Someone once told Brenda that she was stronger than this disease and you know she is. Her strength was really tested when she went through her brain tumor surgery for her non-malignant meningioma on September 8, 2008. It was again tested, when she lost her primary care giver, which was her Mom, who passed away on May 31, 2011, from congestive heart failure.

While she was dying, Brenda was dealing with having to wear an air cast on her right foot, because an MRI confirmed that she had some torn tendons. They healed, but somewhere down the road, she may possibly be facing some surgery.

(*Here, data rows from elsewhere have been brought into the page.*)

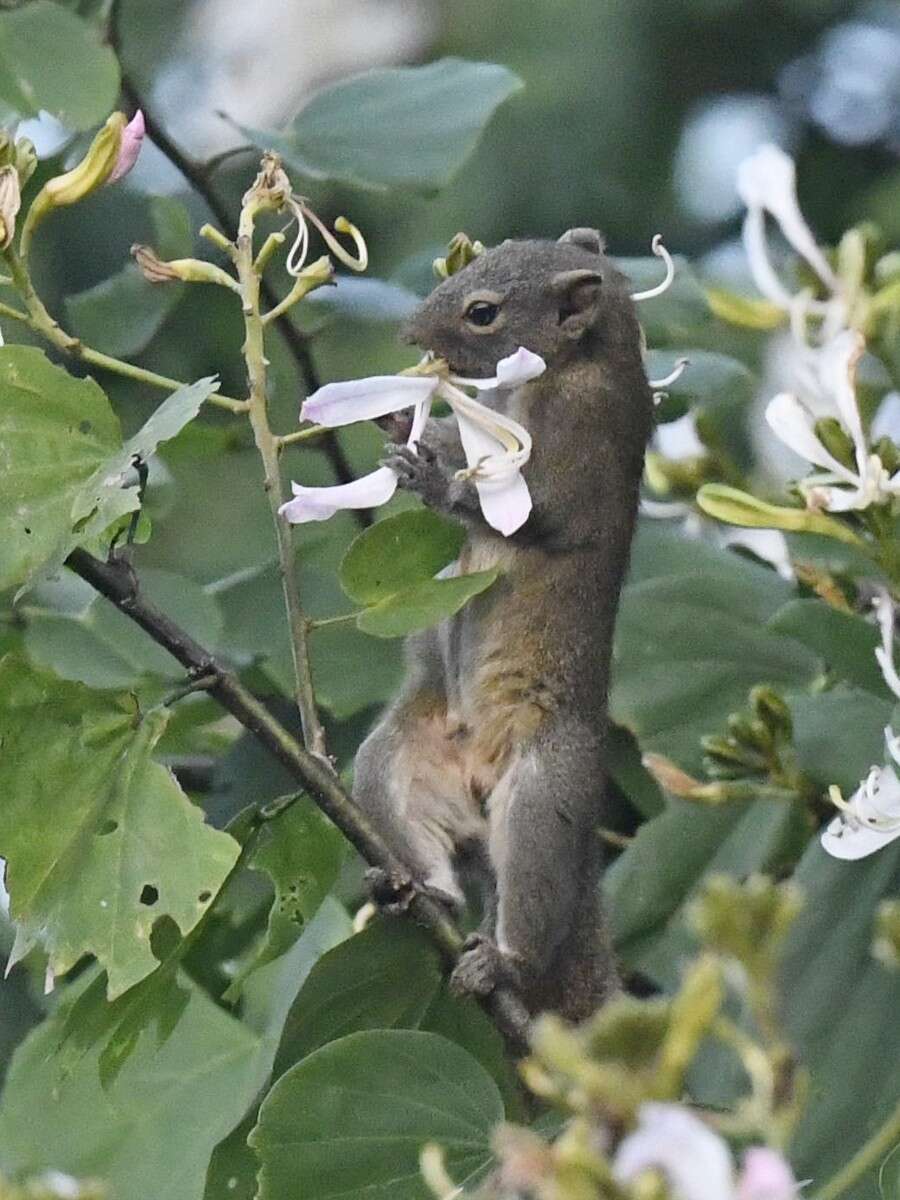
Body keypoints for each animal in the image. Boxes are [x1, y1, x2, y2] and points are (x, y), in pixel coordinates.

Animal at [352, 226, 657, 1022]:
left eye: (483, 312)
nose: (411, 338)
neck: (585, 358)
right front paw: (401, 421)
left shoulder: (582, 441)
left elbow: (533, 513)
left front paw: (434, 478)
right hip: (393, 765)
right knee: (438, 868)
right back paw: (415, 891)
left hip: (543, 800)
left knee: (532, 912)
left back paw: (503, 963)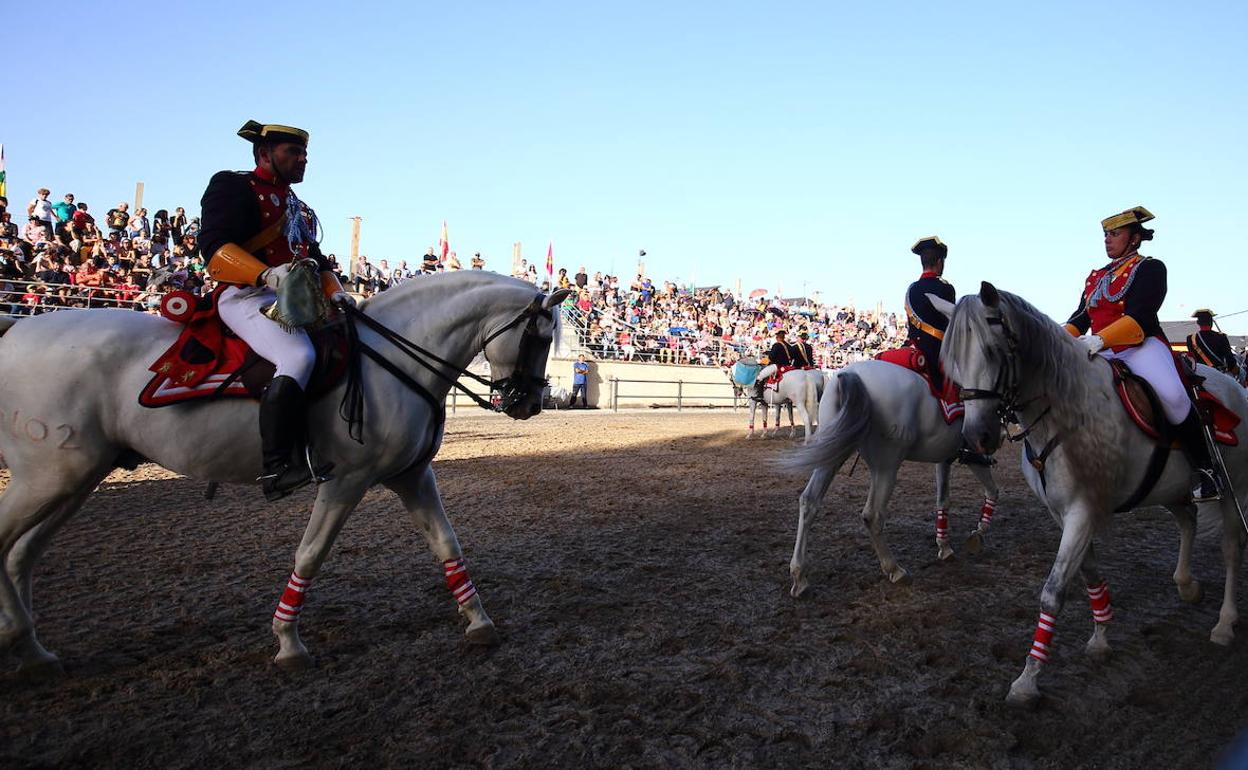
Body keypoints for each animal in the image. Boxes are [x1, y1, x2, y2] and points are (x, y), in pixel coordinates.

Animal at [0, 268, 571, 673]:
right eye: (540, 340)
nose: (528, 404)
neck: (392, 357)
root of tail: (16, 332)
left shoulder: (412, 477)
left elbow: (447, 544)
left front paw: (479, 621)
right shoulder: (346, 481)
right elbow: (310, 554)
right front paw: (288, 643)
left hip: (75, 479)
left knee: (21, 554)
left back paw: (32, 649)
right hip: (47, 478)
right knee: (8, 547)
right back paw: (21, 640)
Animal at [788, 356, 1003, 594]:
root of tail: (850, 374)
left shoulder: (944, 458)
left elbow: (943, 500)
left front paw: (945, 546)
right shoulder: (973, 454)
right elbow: (992, 490)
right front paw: (979, 533)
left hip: (833, 452)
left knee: (810, 501)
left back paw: (799, 575)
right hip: (886, 466)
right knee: (873, 515)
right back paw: (895, 570)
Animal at [938, 280, 1248, 703]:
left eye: (992, 351)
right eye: (951, 361)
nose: (976, 438)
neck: (1064, 412)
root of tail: (1232, 384)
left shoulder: (1083, 513)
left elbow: (1053, 590)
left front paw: (1028, 679)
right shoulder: (1064, 513)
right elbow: (1088, 576)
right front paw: (1101, 637)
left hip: (1232, 489)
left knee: (1231, 549)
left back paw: (1225, 624)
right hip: (1170, 487)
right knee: (1188, 519)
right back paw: (1187, 586)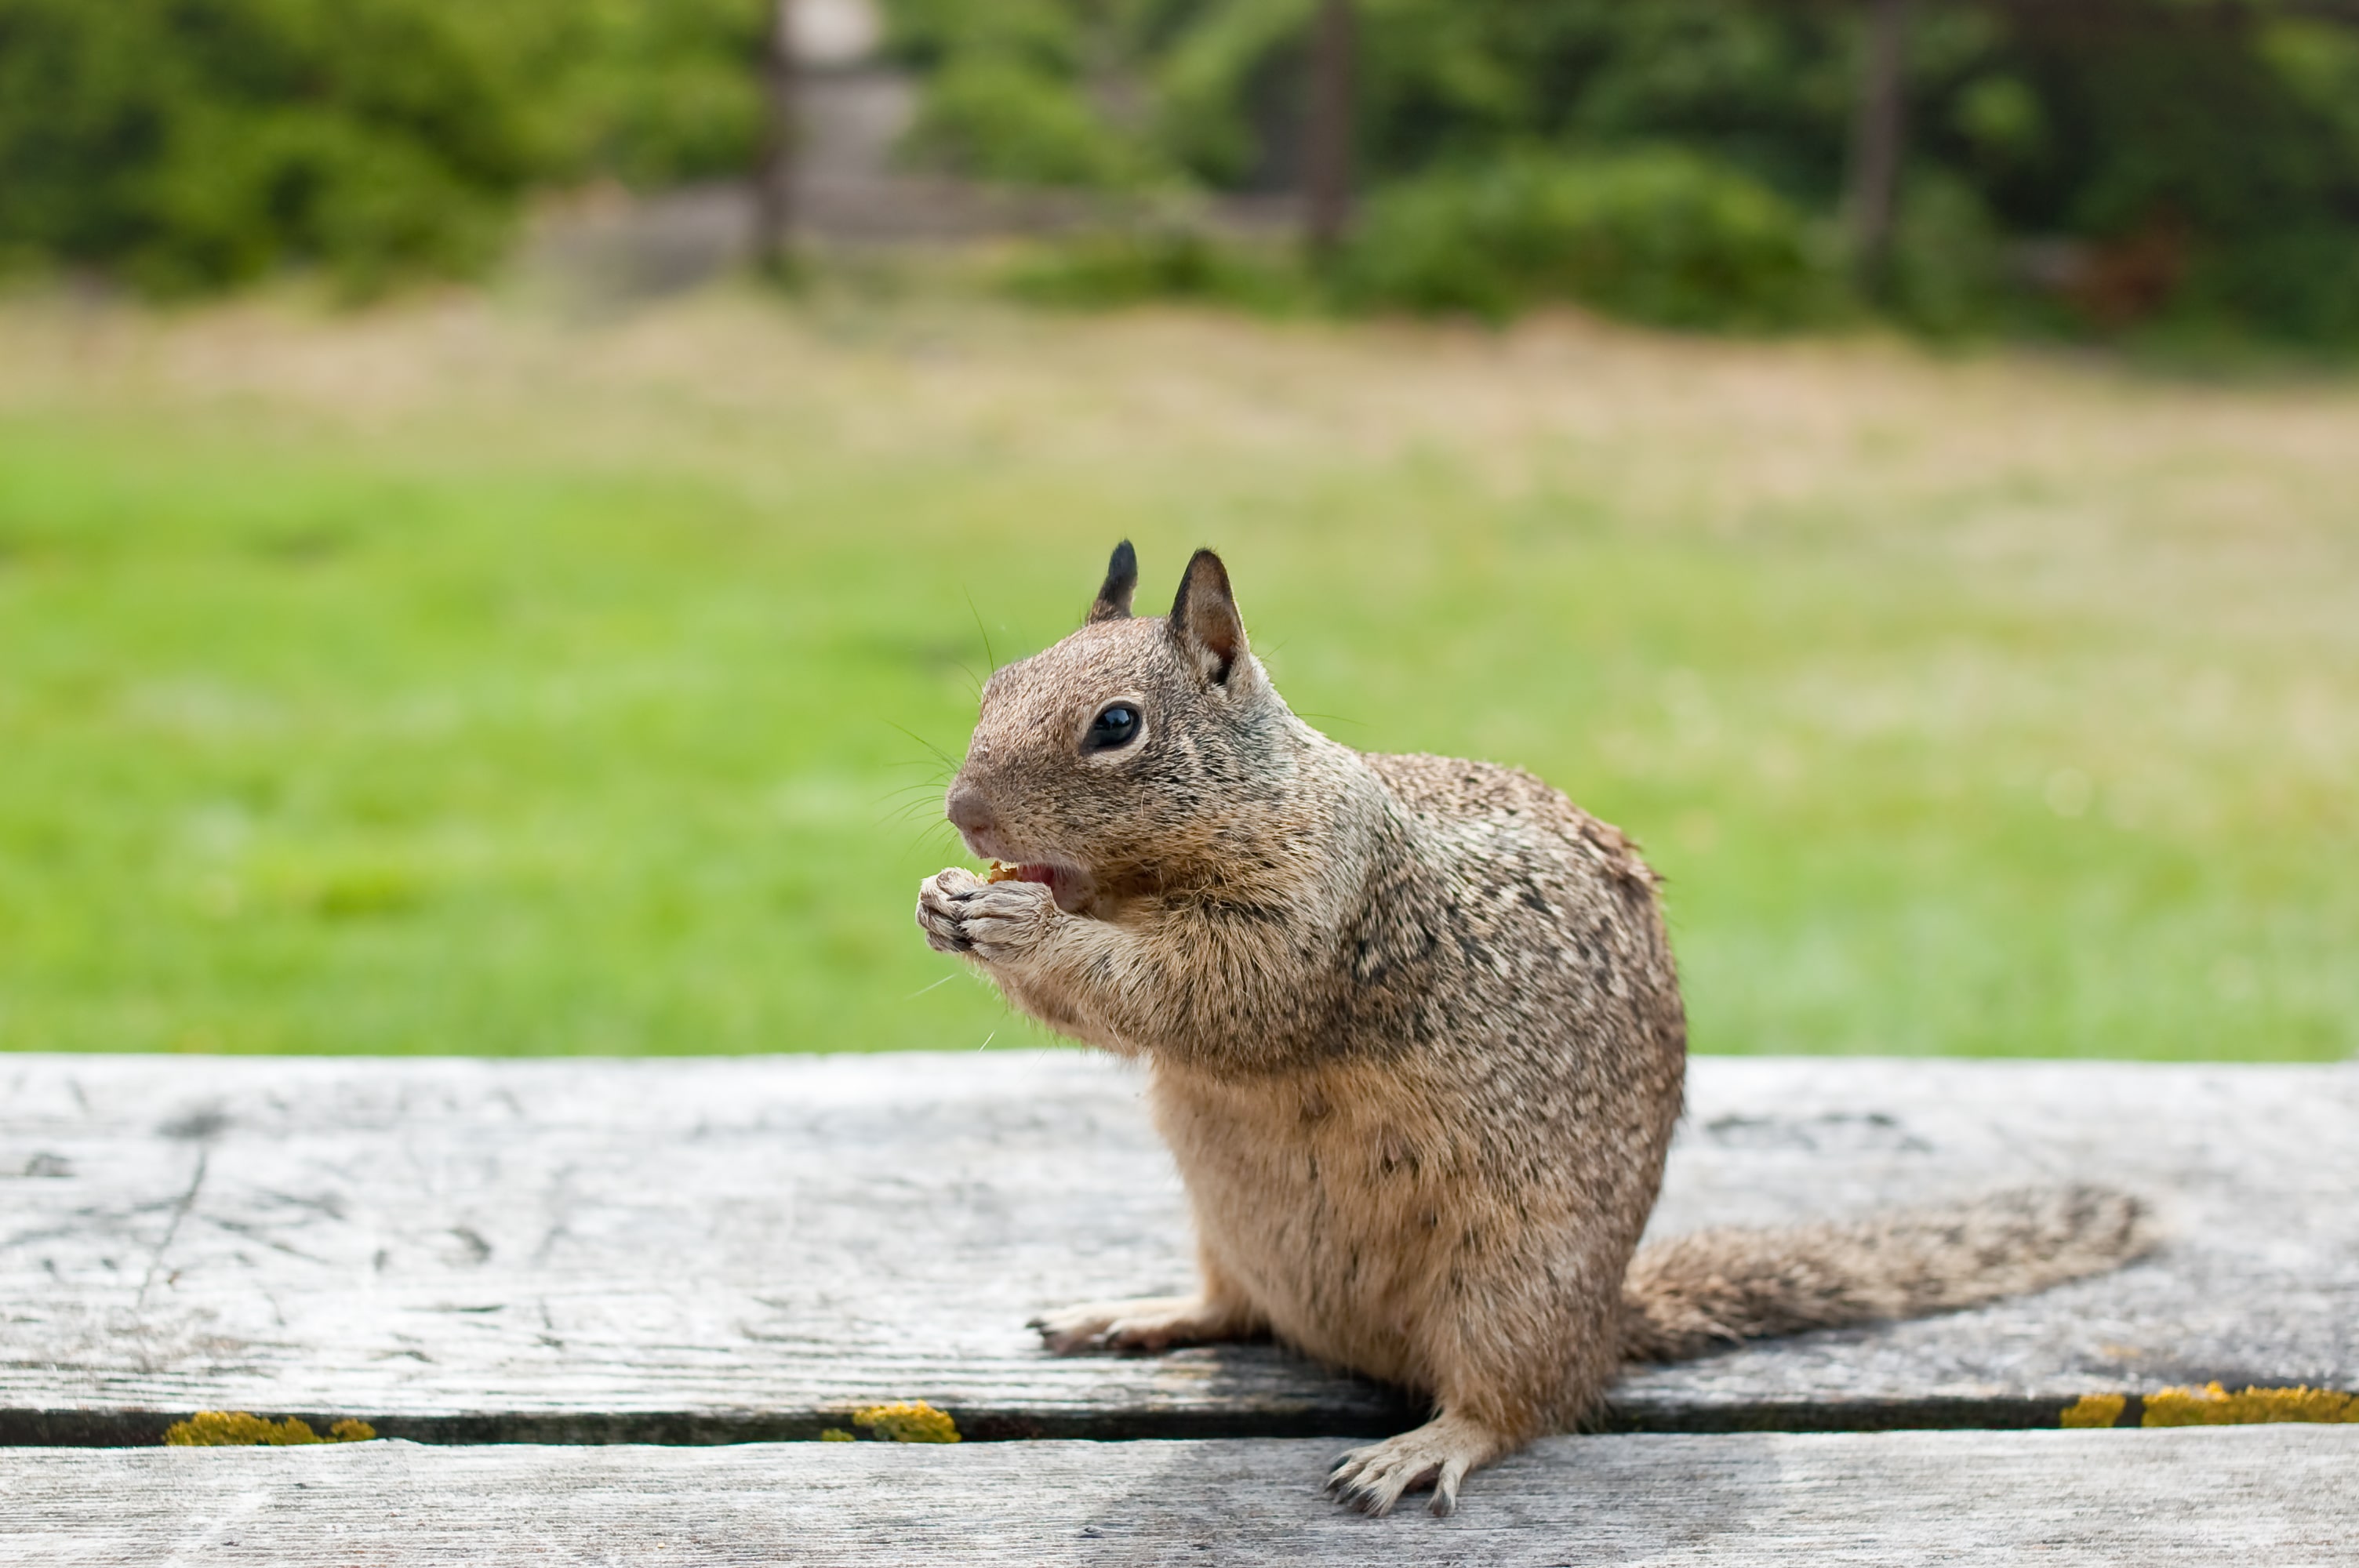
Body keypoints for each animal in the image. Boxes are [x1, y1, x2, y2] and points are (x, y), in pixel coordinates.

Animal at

Her Mom told her 2 things. Live your life and grab something if you want it. She has been truly doing both. She spreads awareness and hope with my help on both fronts, living with RA and being a brain tumor survivor. She now has issues with constant nausea and motion issues because of the brain surgery, but she just keeps plugging along. She has managed to hold down a full time job throughout her diagnosis with RA.

I am going to close with one of my quotes. Life is what you make it, you can either choose to be a victim or a victor. Which have you chosen? I know which one Brenda has. She is doing some fantastic work with advocating and bringing awareness. She really wants to inspire and help people. It helps you as well, and really makes you feel better for doing something for others.

She has had some great opportunities coming down the pike. It has taken years, but she is beginning to realize, that you just have to take your blessings where you can get them.